::: SUPPLIED MATERIAL

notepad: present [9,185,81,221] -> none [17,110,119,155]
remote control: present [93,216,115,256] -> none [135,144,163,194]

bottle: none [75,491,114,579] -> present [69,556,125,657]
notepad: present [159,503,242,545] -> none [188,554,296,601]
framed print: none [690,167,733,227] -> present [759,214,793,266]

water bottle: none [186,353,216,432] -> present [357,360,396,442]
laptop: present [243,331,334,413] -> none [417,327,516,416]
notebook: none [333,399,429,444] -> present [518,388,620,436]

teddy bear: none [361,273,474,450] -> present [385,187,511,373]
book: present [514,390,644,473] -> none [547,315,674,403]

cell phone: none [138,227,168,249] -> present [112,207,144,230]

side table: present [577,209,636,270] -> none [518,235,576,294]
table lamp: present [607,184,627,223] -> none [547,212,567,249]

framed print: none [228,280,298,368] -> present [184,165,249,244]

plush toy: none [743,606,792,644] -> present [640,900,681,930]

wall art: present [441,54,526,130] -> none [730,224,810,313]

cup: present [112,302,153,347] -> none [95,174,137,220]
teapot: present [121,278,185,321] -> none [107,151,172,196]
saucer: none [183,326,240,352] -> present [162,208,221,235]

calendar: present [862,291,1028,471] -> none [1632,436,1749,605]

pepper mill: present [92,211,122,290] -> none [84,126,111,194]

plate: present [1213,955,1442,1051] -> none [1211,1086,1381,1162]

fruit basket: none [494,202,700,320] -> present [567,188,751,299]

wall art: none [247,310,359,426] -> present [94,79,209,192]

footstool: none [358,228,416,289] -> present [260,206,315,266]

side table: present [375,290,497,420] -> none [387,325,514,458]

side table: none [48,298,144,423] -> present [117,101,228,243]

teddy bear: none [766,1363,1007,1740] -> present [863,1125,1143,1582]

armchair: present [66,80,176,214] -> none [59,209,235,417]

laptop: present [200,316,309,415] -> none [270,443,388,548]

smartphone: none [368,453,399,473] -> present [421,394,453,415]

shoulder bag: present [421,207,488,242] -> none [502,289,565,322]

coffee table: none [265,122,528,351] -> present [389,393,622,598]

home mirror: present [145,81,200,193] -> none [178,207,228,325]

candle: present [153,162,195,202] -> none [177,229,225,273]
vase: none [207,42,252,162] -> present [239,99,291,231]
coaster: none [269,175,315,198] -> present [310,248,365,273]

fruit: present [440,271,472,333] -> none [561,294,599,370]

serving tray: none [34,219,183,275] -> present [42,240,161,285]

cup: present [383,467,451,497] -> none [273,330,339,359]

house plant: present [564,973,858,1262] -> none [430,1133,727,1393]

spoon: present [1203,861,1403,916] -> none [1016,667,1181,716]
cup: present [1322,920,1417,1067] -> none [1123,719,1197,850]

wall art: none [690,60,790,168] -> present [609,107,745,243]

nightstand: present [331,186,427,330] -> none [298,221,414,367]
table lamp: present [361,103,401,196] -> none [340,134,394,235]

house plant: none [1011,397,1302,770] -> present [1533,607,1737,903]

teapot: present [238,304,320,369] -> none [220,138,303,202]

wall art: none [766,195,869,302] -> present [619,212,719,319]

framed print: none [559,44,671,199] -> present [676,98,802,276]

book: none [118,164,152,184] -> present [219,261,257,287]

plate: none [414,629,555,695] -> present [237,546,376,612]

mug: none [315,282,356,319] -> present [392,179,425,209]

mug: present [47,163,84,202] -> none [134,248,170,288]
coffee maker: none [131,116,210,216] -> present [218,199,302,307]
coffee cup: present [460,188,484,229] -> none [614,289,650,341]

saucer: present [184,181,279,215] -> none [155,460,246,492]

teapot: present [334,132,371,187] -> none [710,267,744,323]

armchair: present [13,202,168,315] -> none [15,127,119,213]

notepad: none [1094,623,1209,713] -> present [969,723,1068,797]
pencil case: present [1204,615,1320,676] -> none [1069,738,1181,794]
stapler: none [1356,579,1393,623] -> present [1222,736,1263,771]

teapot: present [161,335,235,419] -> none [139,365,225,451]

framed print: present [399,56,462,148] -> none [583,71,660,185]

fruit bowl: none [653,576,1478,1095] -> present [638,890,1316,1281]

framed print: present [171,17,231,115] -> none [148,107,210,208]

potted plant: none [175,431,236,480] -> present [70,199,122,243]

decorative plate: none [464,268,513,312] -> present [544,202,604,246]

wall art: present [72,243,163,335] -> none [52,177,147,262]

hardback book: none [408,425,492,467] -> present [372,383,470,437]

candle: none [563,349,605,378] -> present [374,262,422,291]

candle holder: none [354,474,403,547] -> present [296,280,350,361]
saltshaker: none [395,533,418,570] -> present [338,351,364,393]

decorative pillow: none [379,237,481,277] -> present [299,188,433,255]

::::::

The full set of data above must come back exactly as written.

OUTPUT:
notepad: present [9,185,81,221] -> none [17,110,119,155]
remote control: present [93,216,115,256] -> none [135,144,163,194]

bottle: none [75,491,114,579] -> present [69,556,125,657]
notepad: present [159,503,242,545] -> none [188,554,296,601]
framed print: none [690,167,733,227] -> present [759,214,793,266]

water bottle: none [186,353,216,432] -> present [357,360,396,442]
laptop: present [243,331,334,413] -> none [417,327,516,416]
notebook: none [333,399,429,444] -> present [518,388,620,436]

teddy bear: none [361,273,474,450] -> present [385,187,511,373]
book: present [514,390,644,473] -> none [547,315,674,403]

cell phone: none [138,227,168,249] -> present [112,207,144,230]

side table: present [577,209,636,270] -> none [518,235,576,294]
table lamp: present [607,184,627,223] -> none [547,212,567,249]

framed print: none [228,280,298,368] -> present [184,165,249,244]

plush toy: none [743,606,792,644] -> present [640,900,681,930]

wall art: present [441,54,526,130] -> none [730,224,810,313]

cup: present [112,302,153,347] -> none [95,174,137,220]
teapot: present [121,278,185,321] -> none [107,151,172,196]
saucer: none [183,326,240,352] -> present [162,208,221,235]

calendar: present [862,291,1028,471] -> none [1632,436,1749,605]

pepper mill: present [92,211,122,290] -> none [84,126,111,194]

plate: present [1213,955,1442,1051] -> none [1211,1086,1381,1162]

fruit basket: none [494,202,700,320] -> present [567,188,751,299]

wall art: none [247,310,359,426] -> present [94,79,209,192]

footstool: none [358,228,416,289] -> present [260,206,315,266]

side table: present [375,290,497,420] -> none [387,325,514,458]

side table: none [48,298,144,423] -> present [117,101,228,243]

teddy bear: none [766,1363,1007,1740] -> present [863,1125,1143,1582]

armchair: present [66,80,176,214] -> none [59,209,235,417]

laptop: present [200,316,309,415] -> none [270,443,388,548]

smartphone: none [368,453,399,473] -> present [421,394,453,415]

shoulder bag: present [421,207,488,242] -> none [502,289,565,322]

coffee table: none [265,122,528,351] -> present [389,393,622,598]

home mirror: present [145,81,200,193] -> none [178,207,228,325]

candle: present [153,162,195,202] -> none [177,229,225,273]
vase: none [207,42,252,162] -> present [239,99,291,231]
coaster: none [269,175,315,198] -> present [310,248,365,273]

fruit: present [440,271,472,333] -> none [561,294,599,370]

serving tray: none [34,219,183,275] -> present [42,240,161,285]

cup: present [383,467,451,497] -> none [273,330,339,359]

house plant: present [564,973,858,1262] -> none [430,1133,727,1393]

spoon: present [1203,861,1403,916] -> none [1016,667,1181,716]
cup: present [1322,920,1417,1067] -> none [1123,719,1197,850]

wall art: none [690,60,790,168] -> present [609,107,745,243]

nightstand: present [331,186,427,330] -> none [298,221,414,367]
table lamp: present [361,103,401,196] -> none [340,134,394,235]

house plant: none [1011,397,1302,770] -> present [1533,607,1737,903]

teapot: present [238,304,320,369] -> none [220,138,303,202]

wall art: none [766,195,869,302] -> present [619,212,719,319]

framed print: none [559,44,671,199] -> present [676,98,802,276]

book: none [118,164,152,184] -> present [219,261,257,287]

plate: none [414,629,555,695] -> present [237,546,376,612]

mug: none [315,282,356,319] -> present [392,179,425,209]

mug: present [47,163,84,202] -> none [134,248,170,288]
coffee maker: none [131,116,210,216] -> present [218,199,302,307]
coffee cup: present [460,188,484,229] -> none [614,289,650,341]

saucer: present [184,181,279,215] -> none [155,460,246,492]

teapot: present [334,132,371,187] -> none [710,267,744,323]

armchair: present [13,202,168,315] -> none [15,127,119,213]

notepad: none [1094,623,1209,713] -> present [969,723,1068,797]
pencil case: present [1204,615,1320,676] -> none [1069,738,1181,794]
stapler: none [1356,579,1393,623] -> present [1222,736,1263,771]

teapot: present [161,335,235,419] -> none [139,365,225,451]

framed print: present [399,56,462,148] -> none [583,71,660,185]

fruit bowl: none [653,576,1478,1095] -> present [638,890,1316,1281]

framed print: present [171,17,231,115] -> none [148,107,210,208]

potted plant: none [175,431,236,480] -> present [70,199,122,243]

decorative plate: none [464,268,513,312] -> present [544,202,604,246]

wall art: present [72,243,163,335] -> none [52,177,147,262]

hardback book: none [408,425,492,467] -> present [372,383,470,437]

candle: none [563,349,605,378] -> present [374,262,422,291]

candle holder: none [354,474,403,547] -> present [296,280,350,361]
saltshaker: none [395,533,418,570] -> present [338,351,364,393]

decorative pillow: none [379,237,481,277] -> present [299,188,433,255]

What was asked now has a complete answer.